30 NOV 2017 – 03 DEC 2017



To Permeate

This Autumn the CENTRE FOR THE STUDY OF SUBSTRUCTURED LOSS is proud to host international interdisciplinary artists and researchers Louise Prévert (FR), Lynn Imperatore (UK), Edward Williams (FR), Lauren May (AU), and Karla Suler (IE).

The dictionary would define this phrase “to permeate” as action or element which passes through, seeps into, pervades. Each artist suffuses this sensibility into practice, each finds their way into unique method, media, and articulation. The work in the exhibition represents on-going processes which address various encounters with loss. By referencing intimate histories as well as testimonies of collective experience, these works endeavour to permeate limits of surface, diffuse expectations of memory, and saturate silence with tonalities yet unheard.

Works installed and artists present.

20 OCT 2017 – 22 OCT 2017



Boardering Grief

This Summer the CENTRE FOR THE STUDY OF SUBSTRUCTURED LOSS is proud to host international interdisciplinary artists Lieselotte Fontrodona (NL), Anna Piatou (GR), Stefani Kuo (HK), Katherine Fiona Jones (WAL), and Debbie YJ Lin (CAN).

Boardering Grief is each artist’s sensitively constructed process-driven accession through loss by way of familial mental illness and role; trauma and distant separation; containment and dialogue; linguistic archetypes of translation and decay; and silence through censorial self-observation and historical text.
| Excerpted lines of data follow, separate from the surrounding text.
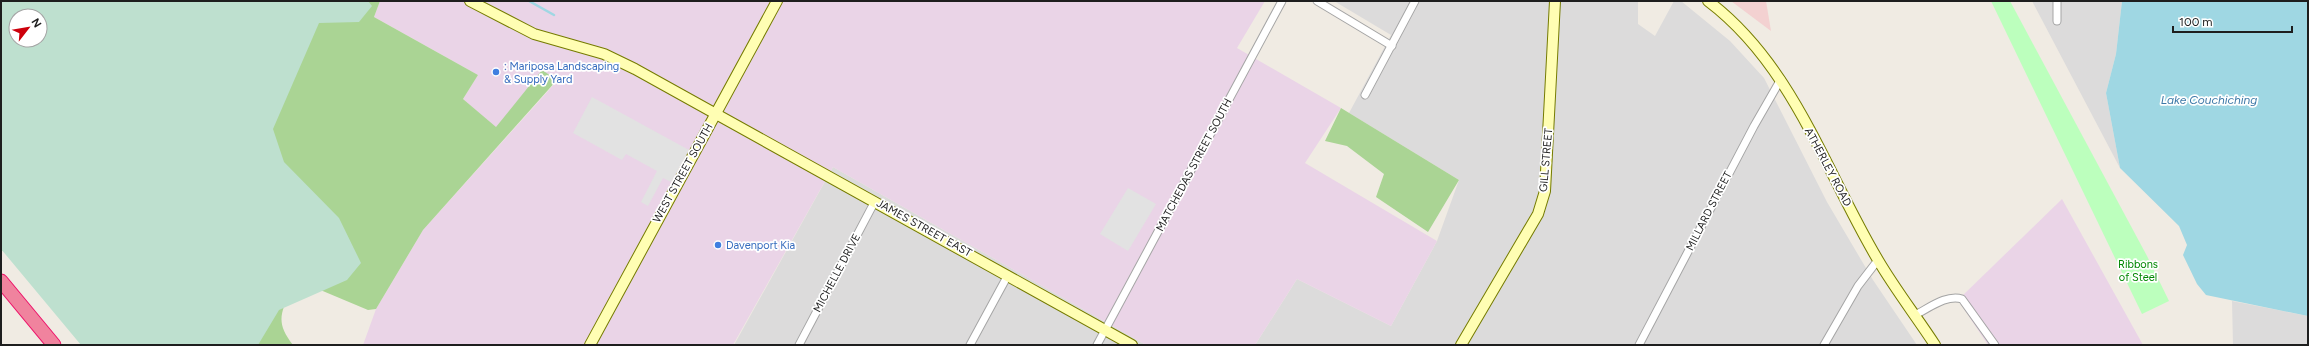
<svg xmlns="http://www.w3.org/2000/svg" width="2309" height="346" font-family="Figtree,sans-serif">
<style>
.residential{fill:#dcdbdb}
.commercial{fill:#f3d1d1}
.industrial{fill:#ead4e7}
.forest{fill:#aad494;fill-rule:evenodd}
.wetland{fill:#bee0cf;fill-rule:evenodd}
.park{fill:#bcffbd}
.parking{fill:#e2e2e2}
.water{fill:#9fd7e3}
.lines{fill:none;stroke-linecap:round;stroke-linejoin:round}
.stream{stroke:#9fd7e3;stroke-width:2.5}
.street-casing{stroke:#a5a5a5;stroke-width:9}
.secondary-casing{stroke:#757b00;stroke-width:12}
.highway-casing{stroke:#ed126a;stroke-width:15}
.street{stroke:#fff;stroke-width:7}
.secondary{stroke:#fffeb3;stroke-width:10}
.highway{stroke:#f0839e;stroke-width:13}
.shop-dot{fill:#3f7fe0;stroke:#fff;stroke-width:1.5}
.labels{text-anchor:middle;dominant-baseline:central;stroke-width:3.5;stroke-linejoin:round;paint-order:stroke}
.shop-label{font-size:11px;fill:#366cbe;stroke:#fff;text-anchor:start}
.street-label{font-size:11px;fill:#1e1e1e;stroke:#fff}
.park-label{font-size:11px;fill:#008803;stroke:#fff}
.water-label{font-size:12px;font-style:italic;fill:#3c78a7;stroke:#fff}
</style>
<rect width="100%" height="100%" fill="#f0ebe3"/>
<g class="residential">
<path d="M1334,1H1638V24L1655,36L1674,1H1681L1730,41L1764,78L1827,202L1873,280L1917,345H1255L1297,279L1391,326L1437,241L1459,180L1349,113L1391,35Z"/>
<path d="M2032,1H2122L2116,54L2106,93L2120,168Z"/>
<path d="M833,167L1146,345H734Z"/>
<path d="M2232,301L2308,316V345H2233Z"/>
</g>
<path class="commercial" d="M1731,1H1766L1771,31Z"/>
<g class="industrial">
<path d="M380,1H1265L1237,48L1341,108L1305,163L1437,241L1391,326L1297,279L1255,345H1146L833,167L733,345H363L376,309L423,230L557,81L542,71L496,128L463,99L478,75L374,17Z"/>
<path d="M2062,199L2143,345H1988L1958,300Z"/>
</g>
<g class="forest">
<path d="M1,1H380L374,17L478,75L463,99L496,127L542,70L557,80L423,230L376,309L368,310L318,289L291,291C280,314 276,323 293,345H202L1,250ZM16,16H40V40H16Z"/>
<path d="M1341,108L1459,180L1428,232L1376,197L1384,174L1347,146L1325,141Z"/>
</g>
<path class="wetland" d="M1,1H368L372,6L359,22L319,23L273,129L284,162L339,218L361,263L347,280L279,310L258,345H81L1,249ZM16,16H40V40H16Z"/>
<path class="park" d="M1991,1H2010L2147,256L2169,301L2142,314Z"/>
<g class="parking">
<path d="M592,97L689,150L671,182L663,178L648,206L641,202L657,171L626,154L622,160L573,133Z"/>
<path d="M1128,188L1156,204L1128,251L1100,234Z"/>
</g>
<path class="water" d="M2122,1H2308V316L2206,295L2197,284L2183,255L2187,245L2179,226L2120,168L2106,93L2116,54Z"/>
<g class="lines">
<path class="stream" d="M529,1L554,15"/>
<defs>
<g id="street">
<path d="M1317,1L1392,46"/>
<path d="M2057,1V21"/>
<path d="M1365,95L1415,1"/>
<path d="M1915,315C1929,308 1947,294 1962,299L1995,345"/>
<path d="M799,345L875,201"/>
<path d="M970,345L1008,275"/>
<path d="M1097,345L1282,1"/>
<path d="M1639,345L1754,126L1781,79"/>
<path d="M1824,345L1858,286L1878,260"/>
</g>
<g id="secondary">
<path d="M470,1L534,34L604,54L635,69L1132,345"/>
<path d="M1708,1C1793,65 1825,171 1878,260C1895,289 1916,316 1935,345"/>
<path d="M590,345L777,1"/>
<path d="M1461,345L1538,214L1545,191L1555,1"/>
</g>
<path id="highway" d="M1,281L54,345"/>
</defs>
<use href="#street" class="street-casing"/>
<use href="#secondary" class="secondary-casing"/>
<use href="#highway" class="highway-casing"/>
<use href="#street" class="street"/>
<use href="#secondary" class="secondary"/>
<use href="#highway" class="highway"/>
</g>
<g class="shop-dot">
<circle cx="496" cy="72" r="4"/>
<circle cx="718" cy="245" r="4"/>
</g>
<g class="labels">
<g class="shop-label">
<text x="504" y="66">: Mariposa Landscaping<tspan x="504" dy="13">&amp; Supply Yard</tspan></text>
<text x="726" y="245">Davenport Kia</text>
</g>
<g class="street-label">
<text transform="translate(1546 160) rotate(-85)">GILL STREET</text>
<text transform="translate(1194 165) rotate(-62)">MATCHEDAS STREET SOUTH</text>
<text transform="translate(1828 167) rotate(62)">ATHERLEY ROAD</text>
<text transform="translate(683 173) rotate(-61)">WEST STREET SOUTH</text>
<text transform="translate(1709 211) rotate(-63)">MILLARD STREET</text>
<text transform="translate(924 228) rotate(29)">JAMES STREET EAST</text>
<text transform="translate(837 273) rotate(-62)">MICHELLE DRIVE</text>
</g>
<g class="park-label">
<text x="2138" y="264">Ribbons<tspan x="2138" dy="13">of Steel</tspan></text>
</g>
<g class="water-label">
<text x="2209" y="100">Lake Couchiching</text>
</g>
</g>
<rect width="2309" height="346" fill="none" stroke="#1e1e1e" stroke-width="4"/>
<g transform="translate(28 28) rotate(59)"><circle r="19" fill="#ffffff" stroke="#a5a5a5"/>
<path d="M0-3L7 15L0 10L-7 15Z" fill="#cd000c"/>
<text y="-6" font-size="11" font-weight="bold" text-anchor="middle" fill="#1e1e1e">N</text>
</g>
<path d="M2173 26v6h119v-6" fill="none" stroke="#1e1e1e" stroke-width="2"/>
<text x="2179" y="26" font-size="12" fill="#1e1e1e" stroke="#ffffff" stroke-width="3" paint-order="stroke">100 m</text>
</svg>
Developed by way of personal experiences and rooted in evolving internal structures; parallel is the maternal identity, familial body of discourse, migrational, linguistic interchange, and woven silenced censorship by which change is inherently marked, navigated, and depicted.

Works installed and artists present.

15 SEP 2017 – 17 SEP 2017



Holding Space

This Fall the CENTRE FOR THE STUDY OF SUBSTRUCTURED LOSS is proud to host international interdisciplinary artists and researchers Rachel Giles (UK), Jenna Knapp (US), and Nine Yamamoto-Masson (FR-JP).

The three artist-researchers make work that commemorates what is often elided, marginalised, and even pathologised. They strive to articulate in their works a new language, as well as, rituals for their deeply personal and politi- cal resistance against silencing, shaming, erasure and forgetting.

Absence is a common theme in the three works presented: Giles’ paper and textile-based pieces are meditations on infertility and childlessness, Knapp’s reflects on memory and archives the life of a lost loved one, and Yamamoto -Masson’s installation explores the politics of silencing/erasure of the (mostly women) victims of unredressed state violence.
Each artists’ engagement with grief and loss is deeply personal, rigorously forensic, and poetic. Their works echo Audre Lorde: “the transformation of silence into language and action is an act of self-revelation and that always seems fraught with danger.” They understand art as an interface and impulse that can transform silence, break taboos, and commemorate the past, thus opening up possibilities of language, recognition, solidarity, remembrance and justice.

By holding space for those we’ve lost and have never known, we acknowledge the shape we have carved out for them despite their absence.

Works installed and artists present.

01 DEC 2016 – 02 DEC 2016



A Memorial to the Fragmented Self

This Fall the CENTRE FOR THE STUDY OF SUBSTRUCTURED LOSS is proud to host international interdisciplinary-conceptual artists and researchers Helen Kirwan (UK), Sharona Franklin (CAN), and Ilyn Wong (US).

Challenging the interwoven and sometimes indistinguishable processes that serve loss – A Memorial to the Fragmented Self aims to depict a personal search through the historical, metaphorical-mythical, and present day journeys of each artist. While integral parts of these iterations relied on research; the navigation was led by personal experience. The works, presented as ceremonial-performative and transmutations of documentary processes, draw on the complexity of loss and losses; portraying the imbalance of source as cause – evolving as a living artefact while contributing to our awareness at present.

Works installed and artists present.